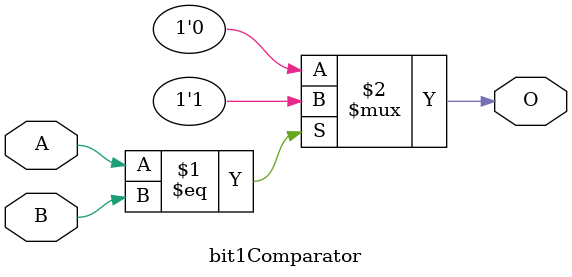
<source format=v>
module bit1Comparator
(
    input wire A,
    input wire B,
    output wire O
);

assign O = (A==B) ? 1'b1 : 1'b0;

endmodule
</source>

++++

Repeat the material above precisely as it appears, omitting the images it contains.

<source format=v>
module bit1Comparator
(
    input wire A,
    input wire B,
    output wire O
);

assign O = (A==B) ? 1'b1 : 1'b0;

endmodule
</source>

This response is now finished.